Adam Murphy has finally managed to break into the screenplay industry – but his own stubbornness regarding proposed changes to his script, and his wife’s loss of a job, mean that he has to find something more lucrative, and fast. So he applies for a job at The Company, a tech giant in Seattle with great benefits, a quirky atmosphere, and the chance to achieve greatness – he hopes. He finds himself mentored by one of the Company’s oldest employees, Simon Davis,and has a chance to get his big break at last – but there are others, including an old friend, out to sabotage every move he makes, and he is drawn into increasingly disturbing, even potentially criminal, behavior to combat them.
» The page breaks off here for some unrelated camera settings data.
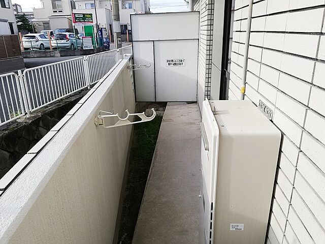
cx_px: 162
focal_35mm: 26
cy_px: 122
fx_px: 244
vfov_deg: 53.1
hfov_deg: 67.3
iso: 50
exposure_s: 1/348
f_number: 2.2
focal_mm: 3.81
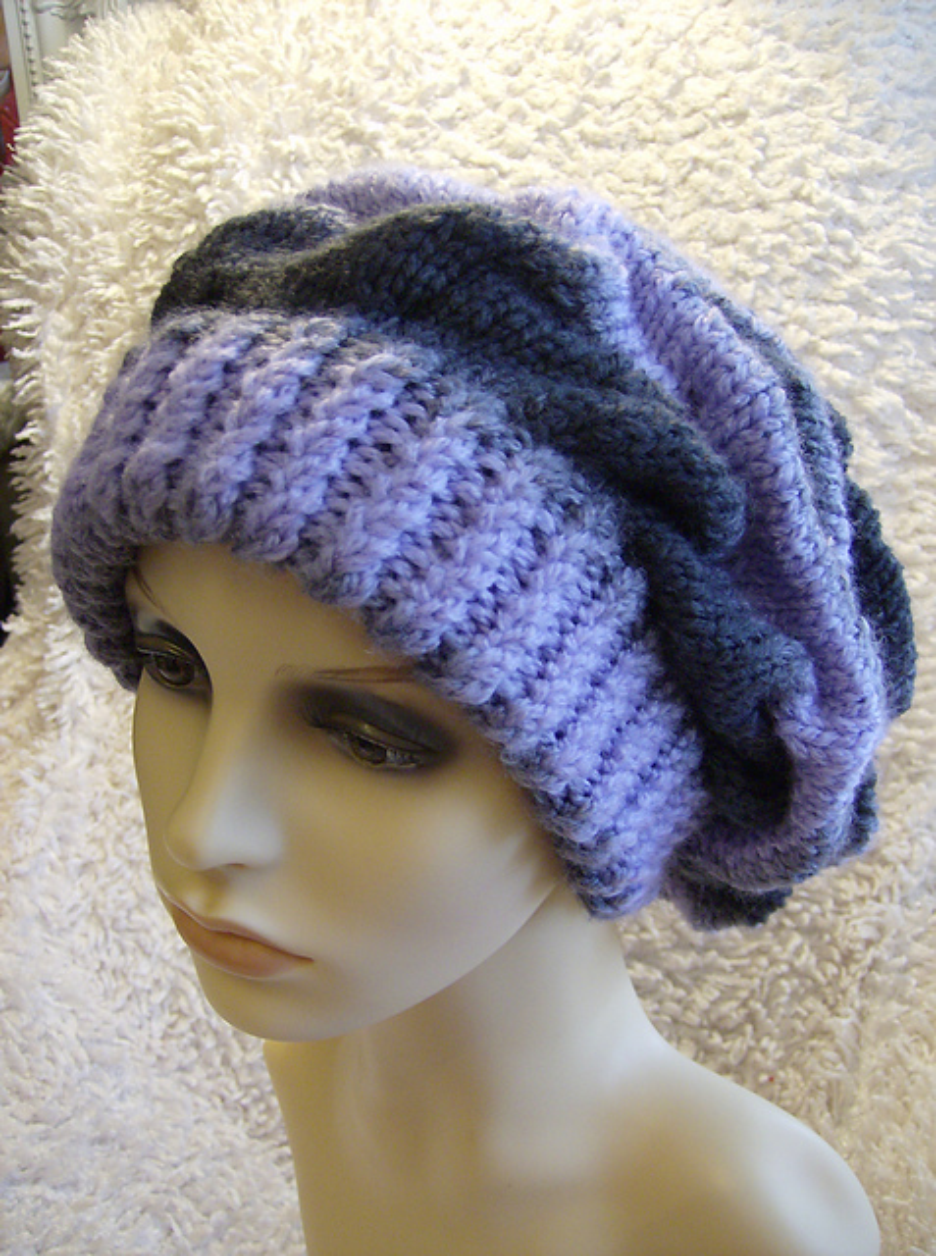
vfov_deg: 51.5
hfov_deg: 39.5
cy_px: 628
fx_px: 1303
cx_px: 468
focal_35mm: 36
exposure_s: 1/23.1
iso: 200
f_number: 2.8
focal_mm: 6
Can he regain his soul without impoverishing his family?

RED_BANG – the title refers to the red exclamation points that mark nearly every Company email as “urgent!” – is a lively, funny, energetic novel which never, ever drags. Adam and his wife Jess are an appealing couple, even when Jess’s frustration at being a stay-at-home Mom and Adam’s growing obsession with “winning” his career battle leave them at their worst. The action never stops, and the mischievously farcical humor brightens the book throughout. Even the farce, though, has its own internal logic, and characters always have clear reasons for what they do, even when they’re clearly behaving like candidates for the asylum. The resolution has real warmth and a solid moral heart, along with the amusement value.

While the satire is pointed and sharp, it is also a trifle overblown, as if Monroe felt the need to make every single sentence, no matter how trivial, a laugh line. The action and the humor can both become so frenetic as to be more exhausting than funny in places. Minor characters can be a bit one-dimensional and stereotyped – though the stereotypes are applied generally in an exaggeratedly humorous way, and always in service to the book’s larger point, they can occasionally become tiresomely predictable.

RED_BANG is a vigorous and energetic farce that makes fun of everything it touches, from Seattle’s weather to pretentious Hollywood name spellings to the elaborate stage sets of Vegas conventions, with gleeful abandon. For best results, take it with a cup of strong Seattle coffee – or several.